* Exercise objective: Reproduce the text of the material below word for word, leaving out the pictures.

* Dataset items:
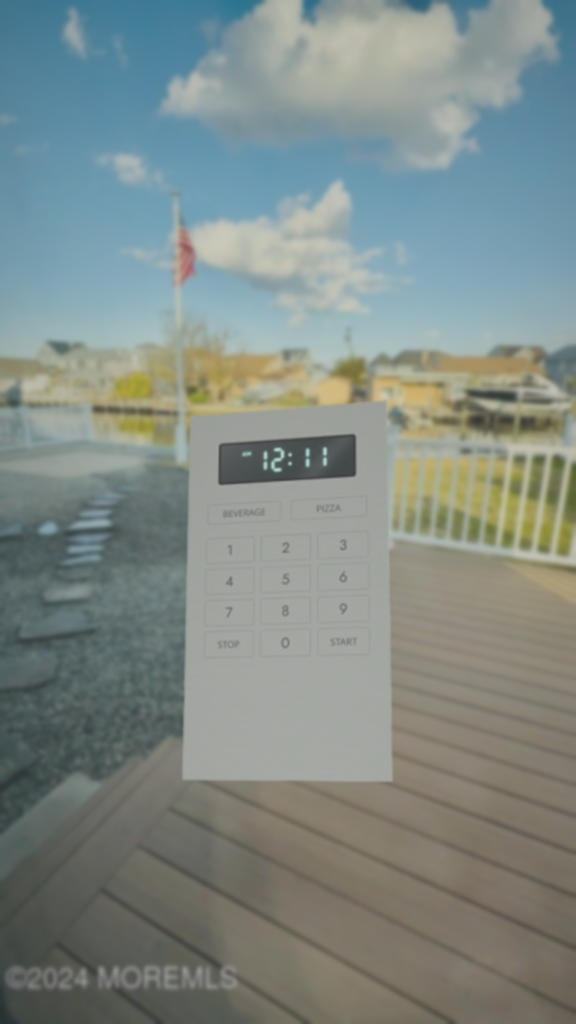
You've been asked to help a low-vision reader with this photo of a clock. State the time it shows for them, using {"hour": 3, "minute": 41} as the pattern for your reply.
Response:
{"hour": 12, "minute": 11}
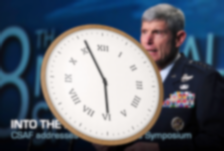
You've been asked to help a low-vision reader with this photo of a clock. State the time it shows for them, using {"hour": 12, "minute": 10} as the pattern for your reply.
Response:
{"hour": 5, "minute": 56}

* Solution to this exercise:
You've been asked to help a low-vision reader with this photo of a clock. State the time it shows for them, using {"hour": 3, "minute": 41} as the pattern for your reply.
Response:
{"hour": 12, "minute": 11}
You've been asked to help a low-vision reader with this photo of a clock. State the time it shows for them, using {"hour": 12, "minute": 10} as the pattern for your reply.
Response:
{"hour": 5, "minute": 56}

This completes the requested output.